Dataset entries:
**********

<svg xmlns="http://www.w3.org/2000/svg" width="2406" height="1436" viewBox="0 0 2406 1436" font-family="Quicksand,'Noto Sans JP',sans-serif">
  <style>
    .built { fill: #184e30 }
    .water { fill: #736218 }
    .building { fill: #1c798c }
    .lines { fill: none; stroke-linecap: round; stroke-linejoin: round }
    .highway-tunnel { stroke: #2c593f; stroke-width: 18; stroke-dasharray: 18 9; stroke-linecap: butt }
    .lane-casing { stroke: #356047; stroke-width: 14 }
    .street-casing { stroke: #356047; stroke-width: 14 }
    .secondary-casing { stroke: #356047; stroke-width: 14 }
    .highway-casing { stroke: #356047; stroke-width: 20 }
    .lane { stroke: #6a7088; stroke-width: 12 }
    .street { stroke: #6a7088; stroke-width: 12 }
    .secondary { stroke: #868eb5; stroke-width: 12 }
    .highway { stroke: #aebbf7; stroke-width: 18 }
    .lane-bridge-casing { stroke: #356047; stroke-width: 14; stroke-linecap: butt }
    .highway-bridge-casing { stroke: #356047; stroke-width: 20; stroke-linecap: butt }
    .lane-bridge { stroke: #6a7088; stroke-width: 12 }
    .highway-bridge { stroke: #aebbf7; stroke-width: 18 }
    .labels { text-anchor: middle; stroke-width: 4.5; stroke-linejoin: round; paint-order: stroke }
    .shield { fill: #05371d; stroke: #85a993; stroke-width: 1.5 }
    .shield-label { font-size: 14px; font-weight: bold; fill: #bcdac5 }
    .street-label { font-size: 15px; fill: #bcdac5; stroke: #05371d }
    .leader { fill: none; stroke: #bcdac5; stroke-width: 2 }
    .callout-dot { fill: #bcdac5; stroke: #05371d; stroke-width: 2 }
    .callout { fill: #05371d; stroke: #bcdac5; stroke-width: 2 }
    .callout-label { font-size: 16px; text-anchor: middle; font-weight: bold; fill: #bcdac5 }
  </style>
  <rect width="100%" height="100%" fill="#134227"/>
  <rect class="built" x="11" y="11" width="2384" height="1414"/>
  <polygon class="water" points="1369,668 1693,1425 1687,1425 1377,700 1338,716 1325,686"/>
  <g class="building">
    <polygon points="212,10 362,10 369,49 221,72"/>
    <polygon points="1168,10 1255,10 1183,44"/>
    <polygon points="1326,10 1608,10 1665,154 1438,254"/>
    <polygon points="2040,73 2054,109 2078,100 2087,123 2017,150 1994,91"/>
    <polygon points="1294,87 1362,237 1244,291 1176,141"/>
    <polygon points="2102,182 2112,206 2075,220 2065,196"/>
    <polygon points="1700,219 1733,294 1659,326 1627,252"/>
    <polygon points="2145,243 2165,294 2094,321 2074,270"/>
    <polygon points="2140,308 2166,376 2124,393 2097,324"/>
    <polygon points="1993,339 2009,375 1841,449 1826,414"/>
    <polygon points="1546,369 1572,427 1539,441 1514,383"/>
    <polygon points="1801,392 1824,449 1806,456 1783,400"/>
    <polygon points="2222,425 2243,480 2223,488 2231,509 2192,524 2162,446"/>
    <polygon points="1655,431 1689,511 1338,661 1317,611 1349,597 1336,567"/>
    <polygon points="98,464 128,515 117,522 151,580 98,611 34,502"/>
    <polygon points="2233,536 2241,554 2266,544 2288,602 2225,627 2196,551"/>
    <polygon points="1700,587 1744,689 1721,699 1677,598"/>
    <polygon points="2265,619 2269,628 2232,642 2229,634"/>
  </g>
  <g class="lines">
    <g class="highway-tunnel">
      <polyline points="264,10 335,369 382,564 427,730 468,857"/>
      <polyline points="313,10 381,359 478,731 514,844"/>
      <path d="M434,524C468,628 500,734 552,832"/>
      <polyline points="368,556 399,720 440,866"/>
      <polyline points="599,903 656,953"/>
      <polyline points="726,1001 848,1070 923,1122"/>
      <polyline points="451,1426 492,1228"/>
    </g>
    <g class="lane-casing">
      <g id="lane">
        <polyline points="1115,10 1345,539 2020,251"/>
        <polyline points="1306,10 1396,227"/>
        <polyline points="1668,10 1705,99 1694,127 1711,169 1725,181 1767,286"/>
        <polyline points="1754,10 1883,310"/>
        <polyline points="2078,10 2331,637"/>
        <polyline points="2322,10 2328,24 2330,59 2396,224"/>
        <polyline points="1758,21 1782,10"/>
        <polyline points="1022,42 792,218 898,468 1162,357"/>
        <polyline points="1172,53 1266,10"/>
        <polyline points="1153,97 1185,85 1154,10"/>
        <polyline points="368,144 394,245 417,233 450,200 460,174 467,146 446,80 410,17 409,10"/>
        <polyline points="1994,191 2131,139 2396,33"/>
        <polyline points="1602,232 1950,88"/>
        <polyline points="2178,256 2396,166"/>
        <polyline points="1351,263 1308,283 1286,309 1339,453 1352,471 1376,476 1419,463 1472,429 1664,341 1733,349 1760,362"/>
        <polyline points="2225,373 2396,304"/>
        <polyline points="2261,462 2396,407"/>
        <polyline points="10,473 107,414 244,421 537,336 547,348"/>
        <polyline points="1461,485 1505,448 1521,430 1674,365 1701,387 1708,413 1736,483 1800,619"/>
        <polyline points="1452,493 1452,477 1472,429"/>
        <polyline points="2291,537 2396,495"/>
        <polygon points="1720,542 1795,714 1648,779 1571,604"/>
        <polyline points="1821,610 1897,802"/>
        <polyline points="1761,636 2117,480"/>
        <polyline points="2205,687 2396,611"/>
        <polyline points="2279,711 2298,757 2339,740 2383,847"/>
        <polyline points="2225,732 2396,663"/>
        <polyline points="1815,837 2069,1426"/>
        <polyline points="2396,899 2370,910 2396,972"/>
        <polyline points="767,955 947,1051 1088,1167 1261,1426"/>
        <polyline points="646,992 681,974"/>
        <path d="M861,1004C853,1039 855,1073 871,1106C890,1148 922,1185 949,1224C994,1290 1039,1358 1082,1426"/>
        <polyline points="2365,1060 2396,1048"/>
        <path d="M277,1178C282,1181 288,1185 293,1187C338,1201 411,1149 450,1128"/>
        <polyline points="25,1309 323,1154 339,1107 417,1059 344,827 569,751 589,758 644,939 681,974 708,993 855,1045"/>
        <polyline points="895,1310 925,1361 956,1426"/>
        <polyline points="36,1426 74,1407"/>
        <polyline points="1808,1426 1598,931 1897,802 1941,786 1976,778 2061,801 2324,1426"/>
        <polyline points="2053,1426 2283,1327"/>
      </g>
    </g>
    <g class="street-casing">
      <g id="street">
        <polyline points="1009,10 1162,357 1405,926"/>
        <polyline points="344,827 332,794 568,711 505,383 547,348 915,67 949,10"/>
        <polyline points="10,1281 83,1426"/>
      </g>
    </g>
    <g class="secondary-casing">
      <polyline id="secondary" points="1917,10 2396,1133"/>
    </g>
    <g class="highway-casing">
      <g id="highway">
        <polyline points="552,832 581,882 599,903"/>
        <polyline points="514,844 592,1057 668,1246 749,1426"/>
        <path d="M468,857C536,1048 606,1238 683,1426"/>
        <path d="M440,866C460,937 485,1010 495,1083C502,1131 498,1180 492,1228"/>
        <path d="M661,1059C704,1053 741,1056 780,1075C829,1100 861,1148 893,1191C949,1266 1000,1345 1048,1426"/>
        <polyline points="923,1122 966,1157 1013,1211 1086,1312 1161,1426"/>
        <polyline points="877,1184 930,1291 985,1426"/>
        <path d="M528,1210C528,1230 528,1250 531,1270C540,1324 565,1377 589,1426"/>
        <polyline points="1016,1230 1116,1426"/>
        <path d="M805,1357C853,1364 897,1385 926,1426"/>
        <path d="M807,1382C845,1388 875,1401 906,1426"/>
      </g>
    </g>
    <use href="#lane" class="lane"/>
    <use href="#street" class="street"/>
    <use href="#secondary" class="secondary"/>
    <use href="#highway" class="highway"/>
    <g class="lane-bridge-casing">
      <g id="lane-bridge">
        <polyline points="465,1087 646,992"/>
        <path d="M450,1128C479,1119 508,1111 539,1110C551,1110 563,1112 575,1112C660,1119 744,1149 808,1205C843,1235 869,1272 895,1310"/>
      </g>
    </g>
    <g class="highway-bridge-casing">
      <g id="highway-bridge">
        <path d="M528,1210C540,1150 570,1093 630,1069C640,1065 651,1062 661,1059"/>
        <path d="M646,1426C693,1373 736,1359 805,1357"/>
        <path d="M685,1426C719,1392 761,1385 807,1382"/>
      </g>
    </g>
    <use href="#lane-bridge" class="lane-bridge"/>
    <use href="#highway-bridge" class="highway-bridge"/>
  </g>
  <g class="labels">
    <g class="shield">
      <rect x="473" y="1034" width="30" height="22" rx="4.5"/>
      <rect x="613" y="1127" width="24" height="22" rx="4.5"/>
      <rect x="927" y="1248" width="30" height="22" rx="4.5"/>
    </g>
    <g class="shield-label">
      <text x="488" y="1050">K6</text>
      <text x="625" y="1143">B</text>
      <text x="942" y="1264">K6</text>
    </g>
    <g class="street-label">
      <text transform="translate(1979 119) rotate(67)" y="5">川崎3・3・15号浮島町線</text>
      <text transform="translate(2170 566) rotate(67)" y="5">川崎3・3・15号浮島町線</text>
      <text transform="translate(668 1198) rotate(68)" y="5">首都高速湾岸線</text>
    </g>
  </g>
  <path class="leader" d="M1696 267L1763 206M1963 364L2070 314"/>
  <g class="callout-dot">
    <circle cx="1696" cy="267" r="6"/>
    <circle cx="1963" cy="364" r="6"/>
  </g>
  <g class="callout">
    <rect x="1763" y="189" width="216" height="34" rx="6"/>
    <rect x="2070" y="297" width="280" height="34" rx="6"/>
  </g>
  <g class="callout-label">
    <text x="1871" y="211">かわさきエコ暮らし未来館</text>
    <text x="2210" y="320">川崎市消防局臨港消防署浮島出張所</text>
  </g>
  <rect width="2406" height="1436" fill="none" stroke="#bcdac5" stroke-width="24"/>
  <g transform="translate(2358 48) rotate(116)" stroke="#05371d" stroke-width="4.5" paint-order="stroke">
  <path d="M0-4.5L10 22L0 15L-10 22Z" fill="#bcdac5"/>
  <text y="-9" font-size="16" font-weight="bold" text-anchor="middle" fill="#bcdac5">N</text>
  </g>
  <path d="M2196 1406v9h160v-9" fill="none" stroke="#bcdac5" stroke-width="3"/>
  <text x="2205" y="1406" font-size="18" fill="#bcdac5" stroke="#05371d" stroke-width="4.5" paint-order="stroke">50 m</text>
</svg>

**********

TASK DETAILS: In the records, find every line that has the string "lines" and copy it.

COMPLETED EXERCISE:
    .lines { fill: none; stroke-linecap: round; stroke-linejoin: round }
  <g class="lines">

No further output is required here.